Stored data

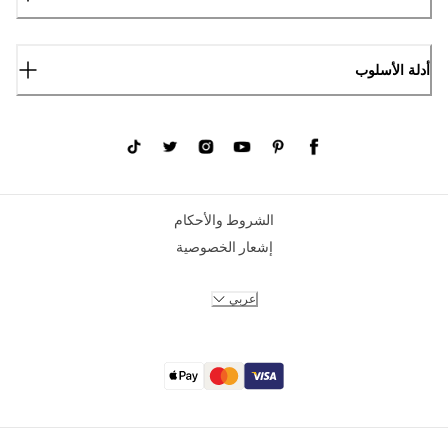
أدلة الأسلوب
الشروط والأحكام
إشعار الخصوصية
عربي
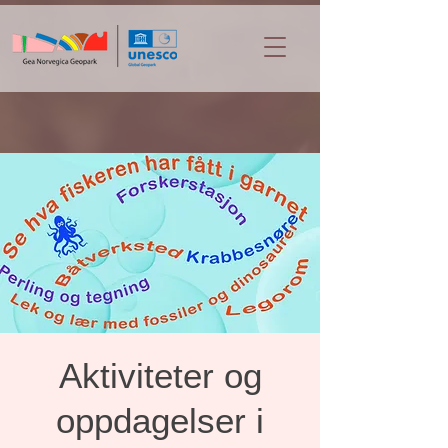
Aktiviteter og
oppdagelser i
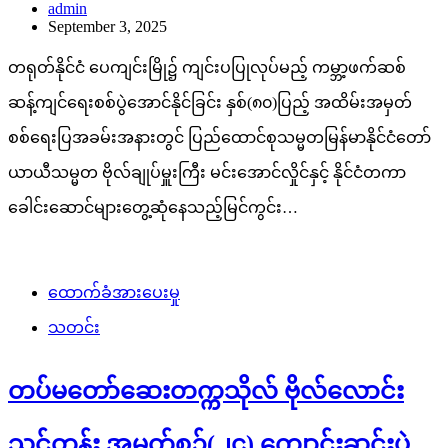
admin
September 3, 2025
တရုတ်နိုင်ငံ ပေကျင်းမြို၌ ကျင်းပပြုလုပ်မည့် ကမ္ဘာ့ဖက်ဆစ်
ဆန့်ကျင်ရေးစစ်ပွဲအောင်နိုင်ခြင်း နှစ်(၈၀)ပြည့် အထိမ်းအမှတ်
စစ်ရေးပြအခမ်းအနားတွင် ပြည်ထောင်စုသမ္မတမြန်မာနိုင်ငံတော်
ယာယီသမ္မတ ဗိုလ်ချုပ်မှူးကြီး မင်းအောင်လှိုင်နှင့် နိုင်ငံတကာ
ခေါင်းဆောင်များတွေ့ဆုံနေသည့်မြင်ကွင်း…
ထောက်ခံအားပေးမှု
သတင်း
တပ်မတော်ဆေးတက္ကသိုလ် ဗိုလ်လောင်း
သင်တန်း အမှတ်စဉ်(၂၄) ကျောင်းဆင်းပွဲ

Task to complete: The copy you give must repeat each record character for character, but it must not include the pictures.

Response:
أدلة الأسلوب
الشروط والأحكام
إشعار الخصوصية
عربي
Aktiviteter og
oppdagelser i
admin
September 3, 2025
တရုတ်နိုင်ငံ ပေကျင်းမြို၌ ကျင်းပပြုလုပ်မည့် ကမ္ဘာ့ဖက်ဆစ်
ဆန့်ကျင်ရေးစစ်ပွဲအောင်နိုင်ခြင်း နှစ်(၈၀)ပြည့် အထိမ်းအမှတ်
စစ်ရေးပြအခမ်းအနားတွင် ပြည်ထောင်စုသမ္မတမြန်မာနိုင်ငံတော်
ယာယီသမ္မတ ဗိုလ်ချုပ်မှူးကြီး မင်းအောင်လှိုင်နှင့် နိုင်ငံတကာ
ခေါင်းဆောင်များတွေ့ဆုံနေသည့်မြင်ကွင်း…
ထောက်ခံအားပေးမှု
သတင်း
တပ်မတော်ဆေးတက္ကသိုလ် ဗိုလ်လောင်း
သင်တန်း အမှတ်စဉ်(၂၄) ကျောင်းဆင်းပွဲ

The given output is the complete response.